Pussycat Dolls? Cat Stevens?
Today we discovered that Adele songs were the most popular karaoke choices of 2011. Don't get me wrong, I love her, but I don't really want to hear someone warble their way, badly, through "Someone Like You" when I'm trying to have fun. It's a complete buzz kill when I've just whipped the crowd into a frenzy with my latest 11-minute Meat Loaf rendition. The first 2 minutes go down quite well, after that people tend to switch off. Here at Juice Towers, attempts at singing ballads do NOT go down well, and people tend to get booed till they put the mic down, or cry, or in my case both.

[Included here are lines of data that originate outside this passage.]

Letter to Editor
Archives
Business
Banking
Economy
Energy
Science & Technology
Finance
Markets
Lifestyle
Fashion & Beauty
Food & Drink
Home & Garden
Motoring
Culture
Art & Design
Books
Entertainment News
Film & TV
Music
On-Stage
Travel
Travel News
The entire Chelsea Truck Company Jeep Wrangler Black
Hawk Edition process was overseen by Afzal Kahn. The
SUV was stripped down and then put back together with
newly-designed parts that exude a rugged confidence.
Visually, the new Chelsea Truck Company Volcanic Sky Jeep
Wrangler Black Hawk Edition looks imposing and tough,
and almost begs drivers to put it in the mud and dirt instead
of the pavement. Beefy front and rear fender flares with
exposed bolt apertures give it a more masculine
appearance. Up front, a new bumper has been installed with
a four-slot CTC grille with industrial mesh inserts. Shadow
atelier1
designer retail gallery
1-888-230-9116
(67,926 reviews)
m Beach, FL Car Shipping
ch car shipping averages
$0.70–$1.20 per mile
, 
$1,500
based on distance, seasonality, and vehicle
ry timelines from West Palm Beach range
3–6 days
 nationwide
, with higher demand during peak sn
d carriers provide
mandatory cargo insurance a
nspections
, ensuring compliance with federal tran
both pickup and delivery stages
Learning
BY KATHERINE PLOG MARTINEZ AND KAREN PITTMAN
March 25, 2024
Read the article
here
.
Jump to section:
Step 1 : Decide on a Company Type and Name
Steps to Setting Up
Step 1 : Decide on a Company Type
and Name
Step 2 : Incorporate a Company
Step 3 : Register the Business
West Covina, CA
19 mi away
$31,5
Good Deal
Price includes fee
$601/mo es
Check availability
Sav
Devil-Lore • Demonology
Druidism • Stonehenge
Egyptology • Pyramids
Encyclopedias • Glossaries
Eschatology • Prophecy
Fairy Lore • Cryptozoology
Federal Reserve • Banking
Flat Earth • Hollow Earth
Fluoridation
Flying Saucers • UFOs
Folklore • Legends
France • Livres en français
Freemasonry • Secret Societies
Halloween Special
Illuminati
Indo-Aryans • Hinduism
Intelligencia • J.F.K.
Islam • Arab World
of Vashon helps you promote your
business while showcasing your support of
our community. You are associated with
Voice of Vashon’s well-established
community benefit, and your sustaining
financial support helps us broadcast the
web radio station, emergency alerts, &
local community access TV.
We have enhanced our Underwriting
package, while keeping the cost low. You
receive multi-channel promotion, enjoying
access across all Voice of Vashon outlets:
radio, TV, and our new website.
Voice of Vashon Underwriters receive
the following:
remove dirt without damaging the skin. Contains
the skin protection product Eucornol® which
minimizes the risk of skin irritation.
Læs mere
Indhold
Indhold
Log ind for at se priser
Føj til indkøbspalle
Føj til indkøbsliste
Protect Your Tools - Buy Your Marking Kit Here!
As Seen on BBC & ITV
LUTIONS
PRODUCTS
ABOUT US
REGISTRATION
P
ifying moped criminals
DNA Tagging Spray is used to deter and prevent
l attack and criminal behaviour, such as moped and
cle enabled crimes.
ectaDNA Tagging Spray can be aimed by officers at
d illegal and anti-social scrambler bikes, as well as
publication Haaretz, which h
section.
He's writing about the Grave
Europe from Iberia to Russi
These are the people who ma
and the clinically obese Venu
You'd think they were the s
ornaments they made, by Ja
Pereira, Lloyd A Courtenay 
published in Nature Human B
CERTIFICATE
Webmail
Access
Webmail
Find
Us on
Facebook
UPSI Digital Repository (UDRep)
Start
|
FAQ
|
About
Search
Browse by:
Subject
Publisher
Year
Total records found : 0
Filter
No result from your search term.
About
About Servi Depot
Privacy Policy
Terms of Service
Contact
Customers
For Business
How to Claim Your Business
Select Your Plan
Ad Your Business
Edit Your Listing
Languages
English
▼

Loz popped in for Sporting Briefs, which frankly are never brief enough (love you Loz). The highlight today was one darts player's excuse for losing a semi-final... turning the air-conditioning on halfway through a match. He forgot to pack his jumper. Truth be told, the Juice air-con in the studio is temperamental at best - it can transport you from Antarctica to the Sahara desert and back again within a few seconds but rarely that perfect middle ground (Barcelona?).

Record of the week is an artist called Youngman and his song "Who Knows?" I feel like they've booked themselves into a corner with that name - after turning 40, "Oldman" just doesn't sound as cool no? I guess Paul Young is still doing alright. Isn't he!?

See you tomorrow for the Film Forum with James Tully.